What do we make of this? My sense is that the observations will be familiar to many parents. The paper reporting these makes a link back to evidence that gender stereotypes can be harmful to girls, but this is indirect. It’s not clear from the research that this princess play is actually changing anything. It might be! It just isn’t obvious from what we see here.

Similarly, we have research that surveys children (like this study) and shows that girls who engage with more princess media also display more gender-typical behaviors and attitudes. But which direction the causality goes on that is unclear — is it the attitudes that cause the engagement, or vice versa?

What we do not have are studies that would (say) randomize long-term exposure to princesses while holding everything else constant. Sure, some parents keep their kids away from princess media (or, for my mom, Barbies), but those behaviors are likely linked to other change in media exposure. Apropos of the original question, there are no research studies that link metrics of adult “success” with princess exposure as a child.

Based on what we see, I think any such links are a big stretch. Further, as the princesses get less girly, these concerns become less salient.

There is, however, a final issue that deserves more discussion. Princesses may be less traditionally feminine in their behavior now, but — not to put too fine a point on it — their appearance hasn’t evolved much. They are all conventionally attractive. Shiny hair. Clear skin. Big breasts. They are all thin.

This is, of course, obvious from looking at pictures. But we can also study it with data. Like in this paper, which measured the waist-to-hip ratio of Disney princesses and found it was an average of 0:5. This was significantly smaller than in the villains (average of 0:66). It is totally unrealistic as an actual body feature. By comparison, at her thinnest, Kim Kardashian reported having a waist of 24 inches with hips of 39 inches. That’s a ratio of 0:61!

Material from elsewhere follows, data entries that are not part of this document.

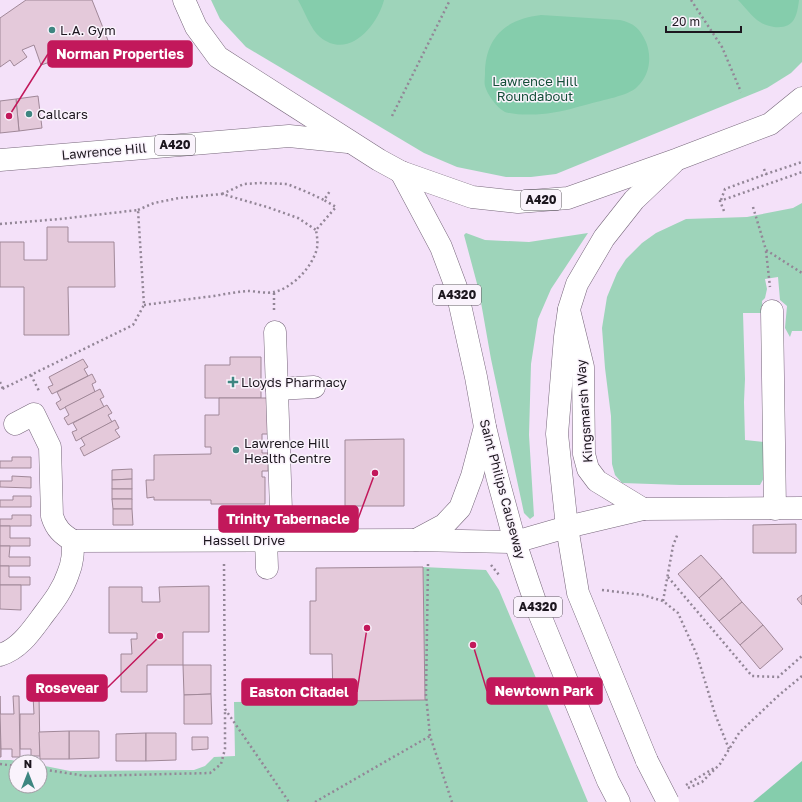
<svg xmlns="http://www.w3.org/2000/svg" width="802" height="802" viewBox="0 0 802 802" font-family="'Golos Text',sans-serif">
	<rect width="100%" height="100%" fill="#f4e1f9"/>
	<g fill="#9ed4ba">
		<path d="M 211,0 L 802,0 L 802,62 L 791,73 L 767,88 L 556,174 L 531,177 L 506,177 L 457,167 L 424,153 L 246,47 L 220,19 Z"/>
		<path d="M 802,203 L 802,331 L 792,331 L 790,337 L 785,328 L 787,306 L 780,300 L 778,277 L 765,279 L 767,289 L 765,298 L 762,301 L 763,313 L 743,313 L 745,379 L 744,402 L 745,440 L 765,442 L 765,476 L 760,485 L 680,485 L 622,483 L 615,475 L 612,464 L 611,416 L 605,368 L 602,328 L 607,297 L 617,273 L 626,259 L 642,243 L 656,233 L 686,219 L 747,217 L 793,208 Z"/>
		<path d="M 466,233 L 485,240 L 529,242 L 588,233 L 551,289 L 538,319 L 531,364 L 529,435 L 534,516 L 530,519 L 524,513 L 491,359 L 479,291 L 464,235 Z"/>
		<path d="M 423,567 L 486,570 L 499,590 L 588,802 L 0,802 L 0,760 L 11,760 L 23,762 L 16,762 L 16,786 L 40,786 L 40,765 L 70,771 L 194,770 L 205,766 L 214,757 L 235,756 L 234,702 L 425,699 Z"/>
	</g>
	<g fill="#85cdac">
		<path d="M 298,0 L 384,0 C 377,27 348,60 320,37 C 311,30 304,10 298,0 Z"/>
		<path d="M 738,0 L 799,0 C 797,17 794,29 774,27 C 769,26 764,25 760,22 C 752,17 745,7 738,0 Z"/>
		<path d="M 541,15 L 620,20 C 634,23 640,29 646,42 C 652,57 650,75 637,87 C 628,96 602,100 589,104 C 574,108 557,113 542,114 C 531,115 515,115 505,112 C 497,108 487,94 485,86 C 484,82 485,78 485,74 C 485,37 506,19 541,15 Z"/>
		<path d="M 802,761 L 802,802 L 753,802 Z"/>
	</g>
	<g fill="#e4c9da" stroke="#a08898">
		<path d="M 26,0 L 92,0 L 109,43 L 41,65 L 34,45 L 22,50 L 27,57 L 14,66 L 10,60 L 0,67 L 0,18 Z"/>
		<path d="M 38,96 L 42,128 L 19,131 L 16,99 Z"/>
		<path d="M 16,99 L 19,131 L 0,133 L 0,101 Z"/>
		<path d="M 47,227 L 68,227 L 68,242 L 114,242 L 115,287 L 68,287 L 69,335 L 24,335 L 24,287 L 0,287 L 0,242 L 24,242 L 24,260 L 47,260 Z"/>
		<path d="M 230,357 L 261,357 L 261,398 L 205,398 L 205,365 L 230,365 Z"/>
		<path d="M 83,359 L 88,367 L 84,369 L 88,376 L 52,394 L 48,387 L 53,385 L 49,377 Z"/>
		<path d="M 92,374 L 96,382 L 92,384 L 95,392 L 60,410 L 56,403 L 61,400 L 57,392 Z"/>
		<path d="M 100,389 L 104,397 L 100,399 L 104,407 L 68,425 L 64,418 L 69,415 L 65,407 Z"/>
		<path d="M 219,398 L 271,398 L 271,434 L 262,434 L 262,453 L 268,453 L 268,471 L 262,471 L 262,477 L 265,477 L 265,504 L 211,504 L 211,500 L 154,500 L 154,497 L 147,498 L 146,480 L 154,480 L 154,455 L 211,454 L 211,447 L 205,447 L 205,415 L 219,415 Z"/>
		<path d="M 107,405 L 112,413 L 108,415 L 112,422 L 76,441 L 72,432 L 77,430 L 73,423 Z"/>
		<path d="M 115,420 L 119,428 L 115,430 L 120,437 L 84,456 L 80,448 L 85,445 L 81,438 Z"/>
		<path d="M 404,439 L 404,506 L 345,506 L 345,440 Z"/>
		<path d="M 12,457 L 31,457 L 31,468 L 0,468 L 0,461 L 12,461 Z"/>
		<path d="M 132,469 L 132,479 L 112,480 L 112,470 Z"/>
		<path d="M 12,476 L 31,477 L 31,488 L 0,487 L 0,481 L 12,481 Z"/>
		<path d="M 132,479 L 132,489 L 112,489 L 112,480 Z"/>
		<rect x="112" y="489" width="20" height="10"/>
		<path d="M 13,496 L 31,496 L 31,507 L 0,507 L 0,500 L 13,500 Z"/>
		<path d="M 112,499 L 132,499 L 132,509 L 113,509 Z"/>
		<path d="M 113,509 L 132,509 L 133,525 L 113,525 Z"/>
		<path d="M 12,515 L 31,515 L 31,526 L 0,526 L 0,519 L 12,519 Z"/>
		<path d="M 796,524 L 796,553 L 753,553 L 753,525 Z"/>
		<path d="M 0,526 L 10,526 L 10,538 L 30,538 L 30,546 L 0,546 Z"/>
		<path d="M 0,546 L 10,546 L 9,557 L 30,557 L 30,566 L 0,566 Z"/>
		<path d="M 701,555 L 722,578 L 699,598 L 678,574 Z"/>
		<path d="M 0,566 L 9,566 L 9,577 L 30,577 L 30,585 L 0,585 Z"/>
		<path d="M 423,567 L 425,700 L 333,701 L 332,654 L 310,654 L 310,601 L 316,601 L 316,568 Z"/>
		<path d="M 722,578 L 742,602 L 719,621 L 699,598 Z"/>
		<path d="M 0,585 L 21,585 L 21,610 L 0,609 Z"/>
		<path d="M 209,586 L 209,632 L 183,632 L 183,665 L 147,665 L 147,692 L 121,692 L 121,654 L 132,654 L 131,639 L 137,639 L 137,633 L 109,633 L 109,587 L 142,587 L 142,602 L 160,602 L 159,587 Z"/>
		<path d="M 802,595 L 802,605 L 797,599 Z"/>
		<path d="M 742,602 L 763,625 L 740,645 L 719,621 Z"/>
		<path d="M 763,625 L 783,649 L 760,669 L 740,645 Z"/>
		<path d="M 183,665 L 211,665 L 211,694 L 184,695 Z"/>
		<path d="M 211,694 L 212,724 L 184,724 L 184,695 Z"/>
		<path d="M 39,695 L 40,756 L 31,756 L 31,749 L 20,749 L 20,714 L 34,714 L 33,696 Z"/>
		<path d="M 0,696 L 1,749 L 1,757 L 0,757 Z"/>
		<path d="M 13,696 L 19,696 L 20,757 L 12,757 L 12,749 L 1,749 L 0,714 L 14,714 Z"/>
		<path d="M 69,731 L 99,731 L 99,758 L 69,759 Z"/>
		<path d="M 69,731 L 69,759 L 40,759 L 39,732 Z"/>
		<path d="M 146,733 L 146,761 L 116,761 L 116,734 Z"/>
		<path d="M 146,733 L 176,733 L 176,760 L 146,761 Z"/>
		<path d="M 192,737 L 208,737 L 208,749 L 192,750 Z"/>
	</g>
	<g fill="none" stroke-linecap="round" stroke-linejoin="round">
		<g stroke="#77677b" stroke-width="23">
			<g id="minor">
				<path d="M 569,310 L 583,367 L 584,454 L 588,469 L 597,481 L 643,509"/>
				<path d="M 772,311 L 775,509"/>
				<path d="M 275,332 L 282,540"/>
				<path d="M 277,389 L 314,387"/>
				<path d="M 15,424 L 34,414 L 50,447 L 52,516 C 56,529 62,534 73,541"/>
				<path d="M 567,527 L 643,509 L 802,508"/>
				<path d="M 266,540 L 267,568"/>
				<path d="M 416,540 L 444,525 L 460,508 L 472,476 L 485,427"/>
				<path d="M 0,655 C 20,649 32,630 44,614 C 54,601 63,589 68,574 C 73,562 73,553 73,541 L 415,540 L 515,542"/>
			</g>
		</g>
		<g stroke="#77677b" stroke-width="23">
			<g id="major">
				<path d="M 184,0 L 196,27 L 218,57 L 379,160 L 401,172 L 472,197 L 518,202 L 568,198 L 678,159 L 770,124 L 802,98"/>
				<path d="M 0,160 L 289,136 L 348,142"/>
				<path d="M 401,172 L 441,247 L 456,287 L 476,377 L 485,427 L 497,476 L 515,542 L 527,578 L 539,613 L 608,781 L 619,802"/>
				<path d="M 515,542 L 567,527"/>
				<path d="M 647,761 L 578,593 L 567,527 L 557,434 L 565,337 L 569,309 L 577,284 L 604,238 L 634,200 L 673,163"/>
			</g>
		</g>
		<g stroke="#938697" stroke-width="2.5" stroke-dasharray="2 3" stroke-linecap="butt">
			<path d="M 691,0 L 722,47 L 741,92"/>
			<path d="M 392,116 L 450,0"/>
			<path d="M 764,169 L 766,174 L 802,162"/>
			<path d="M 222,194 L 244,184 L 260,183 L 287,184 L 307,192 L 324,200 L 330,191"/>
			<path d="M 721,200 L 725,189 L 766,174"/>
			<path d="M 753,207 L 766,250 L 802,273"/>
			<path d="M 138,210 L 154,203 L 179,198 L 222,194 L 267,207 L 298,218 L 316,230"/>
			<path d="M 724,211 L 720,201 L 802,172"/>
			<path d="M 0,224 L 60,219 L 138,210 L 144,305 L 133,325 L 0,390"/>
			<path d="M 766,251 L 770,287"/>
			<path d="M 274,293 L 274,310"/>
			<path d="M 144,305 C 167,302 190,299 214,296 C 225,294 236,292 247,291 C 255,291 267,294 274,292 C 293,288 313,266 317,248 C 318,242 317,236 316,230 L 336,207 L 324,200"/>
			<path d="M 31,375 L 39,391"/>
			<path d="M 0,382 L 3,389"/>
			<path d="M 224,564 L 225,709 L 289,802"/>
			<path d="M 428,564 L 426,695 L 430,736 L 452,802"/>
			<path d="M 491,565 L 499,575"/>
			<path d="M 668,577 L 752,676 L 778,677 L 802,656"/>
			<path d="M 602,590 L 643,595 L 663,601 L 678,613 L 697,655 L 715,714 L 729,749"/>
			<path d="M 663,601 L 673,546 L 678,533"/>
			<path d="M 0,764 L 16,766"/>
			<path d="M 40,769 L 87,776 L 210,773 L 221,764 L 225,749 L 225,709"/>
			<path d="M 686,785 L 716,767"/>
			<path d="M 688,788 L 702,782 L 720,764 L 739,733 L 778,696 L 802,676"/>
			<path d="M 315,802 L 430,736"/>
		</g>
		<use href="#minor" stroke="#fff" stroke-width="22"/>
		<use href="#major" stroke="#fff" stroke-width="22"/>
		<g stroke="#77677b" stroke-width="23" stroke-linecap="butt">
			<path id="major-bridge" d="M 647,761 L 668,802"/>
		</g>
		<use href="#major-bridge" stroke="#fff" stroke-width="22"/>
	</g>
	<g fill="#3e8681" stroke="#faf3fc" stroke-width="1.5">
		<circle cx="52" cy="30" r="4"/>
		<circle cx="29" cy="114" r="4"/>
		<path d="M231 376h4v4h4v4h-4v4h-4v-4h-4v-4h4z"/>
		<circle cx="236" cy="450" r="4"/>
	</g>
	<g text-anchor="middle" stroke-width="3" stroke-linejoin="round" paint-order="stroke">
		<g fill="#faf3fc" stroke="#5f5961" stroke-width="1">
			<rect x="155" y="135" width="40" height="20" rx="3"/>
			<rect x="521" y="190" width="40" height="20" rx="3"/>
			<rect x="433" y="285" width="48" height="20" rx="3"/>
			<rect x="514" y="597" width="48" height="20" rx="3"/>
		</g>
		<g font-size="12" font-weight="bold" fill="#1d171f">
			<text x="175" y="149">A420</text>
			<text x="541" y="204">A420</text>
			<text x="457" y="299">A4320</text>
			<text x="538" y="611">A4320</text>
		</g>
		<g font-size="13" fill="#1d171f" stroke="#faf3fc" text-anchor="start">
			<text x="60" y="35">L.A. Gym</text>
			<text x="37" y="119">Callcars</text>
			<text x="241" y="387">Lloyds Pharmacy</text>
			<text x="244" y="448">Lawrence Hill<tspan x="244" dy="15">Health Centre</tspan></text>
		</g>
		<g font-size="13" fill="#144e38" stroke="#faf3fc">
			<text x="535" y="86">Lawrence Hill<tspan x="535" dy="15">Roundabout</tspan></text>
		</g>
		<g font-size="13" fill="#1d171f" stroke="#faf3fc">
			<text transform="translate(104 151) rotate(-5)" y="5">Lawrence Hill</text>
			<text transform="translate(584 411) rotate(-94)" y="5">Kingsmarsh Way</text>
			<text transform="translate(503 489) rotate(75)" y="5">Saint Philips Causeway</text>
			<text x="244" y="545">Hassell Drive</text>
		</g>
	</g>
	<path fill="none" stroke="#c2185b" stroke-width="1.5" d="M9 116L48 54M375 473L358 519M160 636L107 688M473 645L487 691M367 628L357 692"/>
	<g fill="#c2185b" stroke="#faf3fc" stroke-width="1.5">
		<circle cx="9" cy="116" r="4"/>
		<circle cx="375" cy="473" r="4"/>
		<circle cx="160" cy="636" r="4"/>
		<circle cx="473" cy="645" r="4"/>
		<circle cx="367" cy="628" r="4"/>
	</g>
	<g fill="#c2185b" stroke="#c2185b" stroke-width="1.5">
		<rect x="48" y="41" width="144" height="26" rx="4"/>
		<rect x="219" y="506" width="139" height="26" rx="4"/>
		<rect x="27" y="675" width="80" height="26" rx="4"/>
		<rect x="487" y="678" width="115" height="26" rx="4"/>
		<rect x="242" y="679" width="115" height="26" rx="4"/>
	</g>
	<g font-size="14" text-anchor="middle" font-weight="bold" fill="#fff">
		<text x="120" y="59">Norman Properties</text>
		<text x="288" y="524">Trinity Tabernacle</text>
		<text x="67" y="693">Rosevear</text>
		<text x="544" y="696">Newtown Park</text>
		<text x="299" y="697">Easton Citadel</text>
	</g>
	<g transform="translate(28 774)"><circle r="19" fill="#faf3fc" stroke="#a29ba4"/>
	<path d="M0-3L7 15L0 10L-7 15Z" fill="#3e8681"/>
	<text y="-6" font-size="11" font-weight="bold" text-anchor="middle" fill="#1d171f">N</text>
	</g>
	<path d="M666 26v6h75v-6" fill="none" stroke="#1d171f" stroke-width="2"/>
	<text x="672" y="26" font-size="12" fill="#1d171f" stroke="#faf3fc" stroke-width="3" paint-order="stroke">20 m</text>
</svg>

BuzzFeed (bless their hearts) published this amazing article in which staffers were Photoshopped into princess proportions. The Little Mermaid one below might be my favorite, as it further illustrates that the princess eyes are really out of proportion.

A side-by side of Ariel from the Little Mermaid and a real human body, photoshopped to the same proportions.

This proves that literally no one could look like Ariel (without significant and dangerous plastic surgery). But it doesn’t prove it matters for self-image. That is: we can’t know whether the princesses are fueling body-image issues any more than we can prove it for other media.

On the encouraging side, we have one randomized controlled trial of 120 girls between ages 3 and 6 in which body image wasn’t affected by princess media exposure. Granted, this is a short-term exposure and it’s just one trial. The ways in which modern society imposes a particular body ideal on girls are undoubtedly more complicated than one set of movies. Still, I don’t think it would kill Disney to introduce some princesses who were slightly more normal-size, or at least had biologically feasible human proportions.

To answer the original question: I do not see anything in the data that would suggest your child will be less successful if they like Disney princesses, although we’d likely do well to remind them as they age into puberty that princess proportions are not for people.

I would be remiss not to mention by far the best thing I read in doing this research, which is this essay by an eighth grader on the possible impact of Disney princesses on girls. It makes many excellent points about the insanity of the princesses’ appearance (e.g. “In the movie Frozen, it is very clear that Anna’s eye is bigger than her wrist, which is not true for a normal person”). The essay ultimately concludes that Disney princesses could cause girls to have an unrealistic body image. However, I personally came away thinking that if this middle-schooler is reflective of our youth, Disney has an uphill battle to ruin them.